[PROBLEM TO SOLVE]
Without including any picture, repeat the records below exactly.

+++ DATA +++

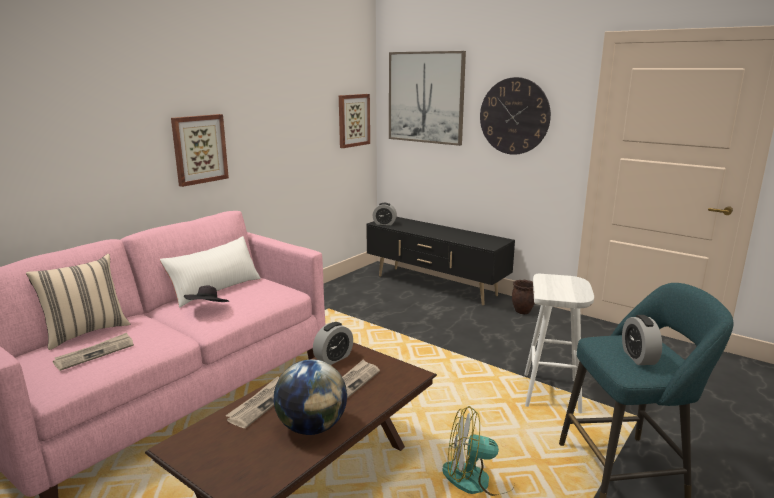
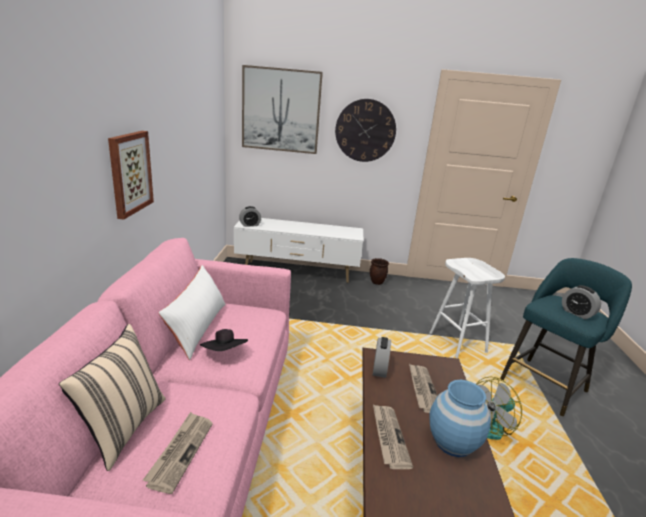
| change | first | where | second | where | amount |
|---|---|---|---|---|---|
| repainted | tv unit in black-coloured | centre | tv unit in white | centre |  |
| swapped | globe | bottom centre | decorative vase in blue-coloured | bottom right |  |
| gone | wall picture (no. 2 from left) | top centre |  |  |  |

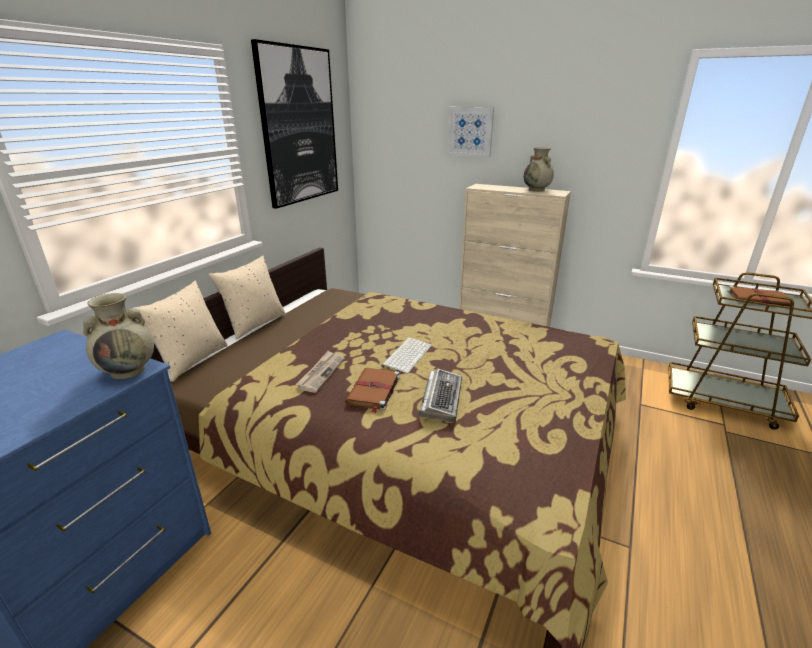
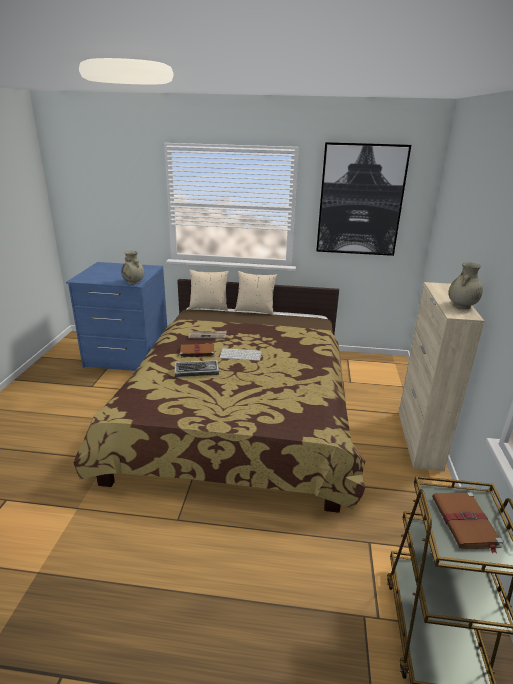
| change | first | where | second | where | amount |
|---|---|---|---|---|---|
| gone | wall picture (no. 2 from left) | top centre |  |  |  |

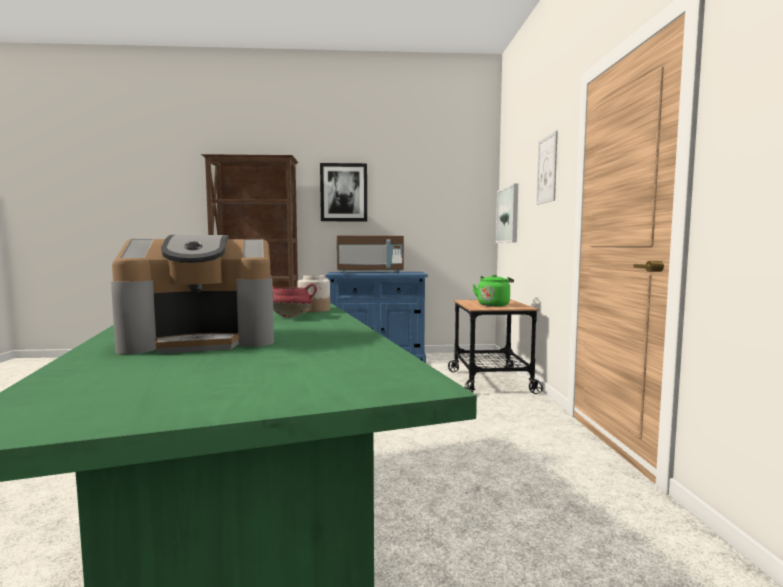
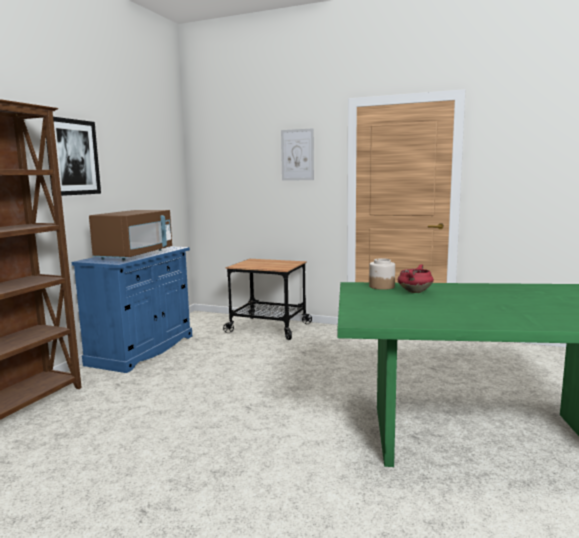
| change | first | where | second | where | amount |
|---|---|---|---|---|---|
| gone | coffee maker | middle left |  |  |  |
| gone | kettle in green | centre |  |  |  |
| gone | wall picture (no. 2 from left) | centre |  |  |  |

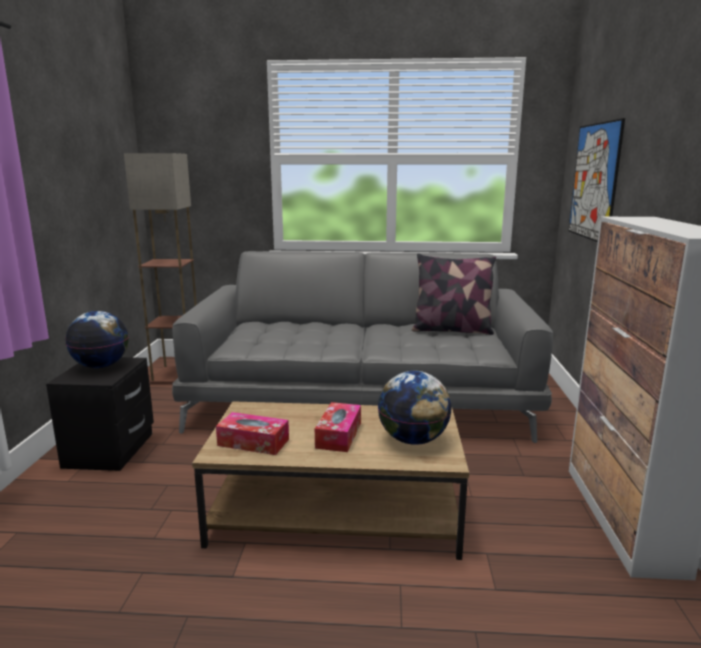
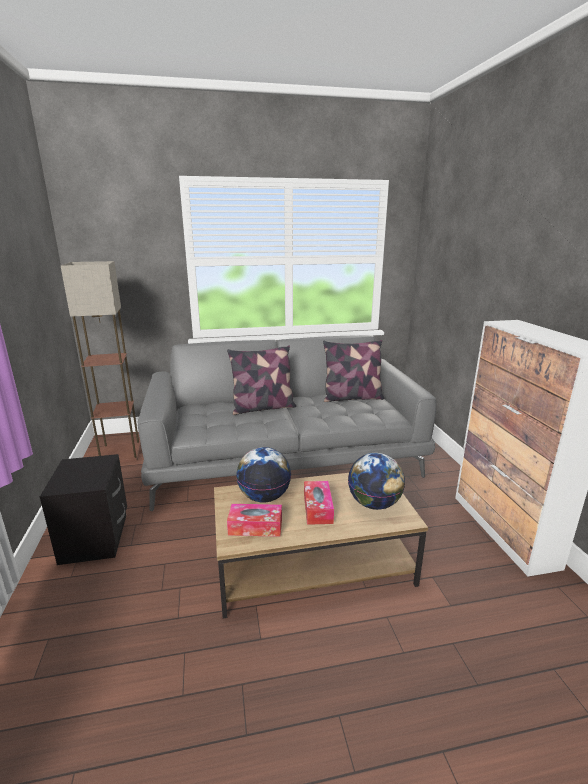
| change | first | where | second | where | amount |
|---|---|---|---|---|---|
| new |  |  | throw pillow (no. 1 from left) | centre |  |
| shifted | globe (no. 1 from left) | middle left |  | centre |  |
| gone | wall picture | top right |  |  |  |

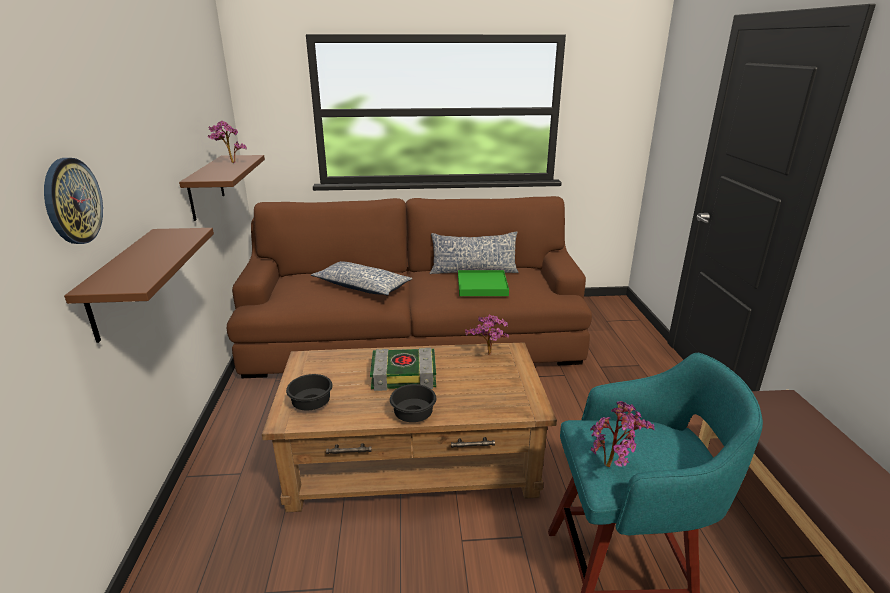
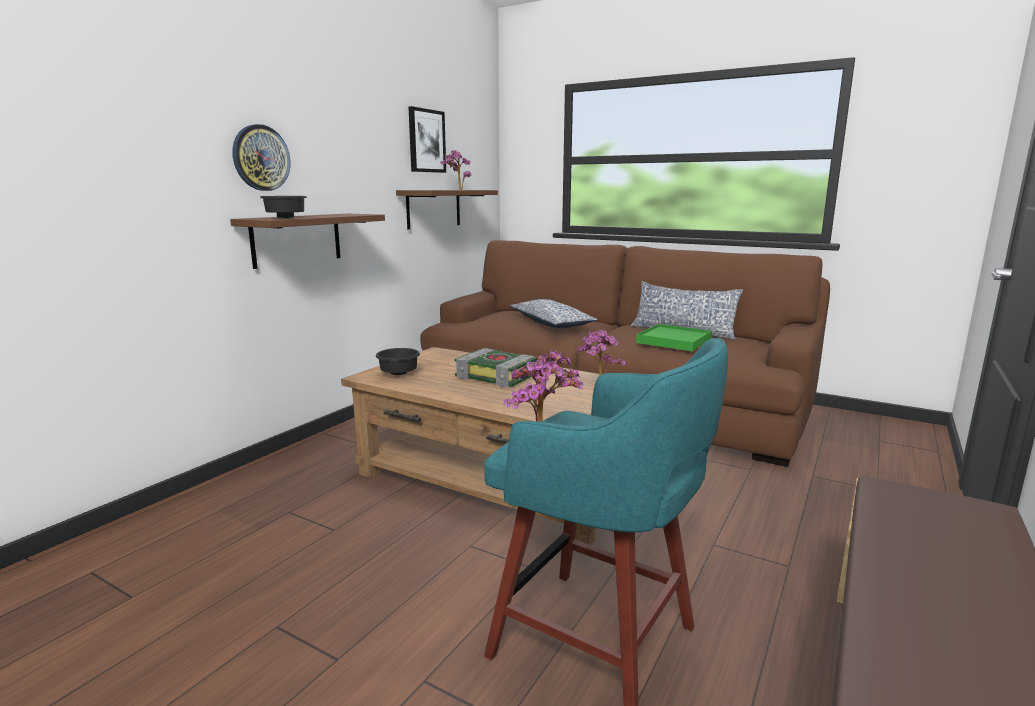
| change | first | where | second | where | amount |
|---|---|---|---|---|---|
| shifted | bowl in black-coloured (no. 2 from left in the first image) | bottom centre | bowl in black-coloured (no. 1 from left) | top left |  |
| new |  |  | wall picture | top centre |  |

+++

[RESPONSE TO THIS EXERCISE]
| change | first | where | second | where | amount |
|---|---|---|---|---|---|
| repainted | tv unit in black-coloured | centre | tv unit in white | centre |  |
| swapped | globe | bottom centre | decorative vase in blue-coloured | bottom right |  |
| gone | wall picture (no. 2 from left) | top centre |  |  |  |

| change | first | where | second | where | amount |
|---|---|---|---|---|---|
| gone | wall picture (no. 2 from left) | top centre |  |  |  |

| change | first | where | second | where | amount |
|---|---|---|---|---|---|
| gone | coffee maker | middle left |  |  |  |
| gone | kettle in green | centre |  |  |  |
| gone | wall picture (no. 2 from left) | centre |  |  |  |

| change | first | where | second | where | amount |
|---|---|---|---|---|---|
| new |  |  | throw pillow (no. 1 from left) | centre |  |
| shifted | globe (no. 1 from left) | middle left |  | centre |  |
| gone | wall picture | top right |  |  |  |

| change | first | where | second | where | amount |
|---|---|---|---|---|---|
| shifted | bowl in black-coloured (no. 2 from left in the first image) | bottom centre | bowl in black-coloured (no. 1 from left) | top left |  |
| new |  |  | wall picture | top centre |  |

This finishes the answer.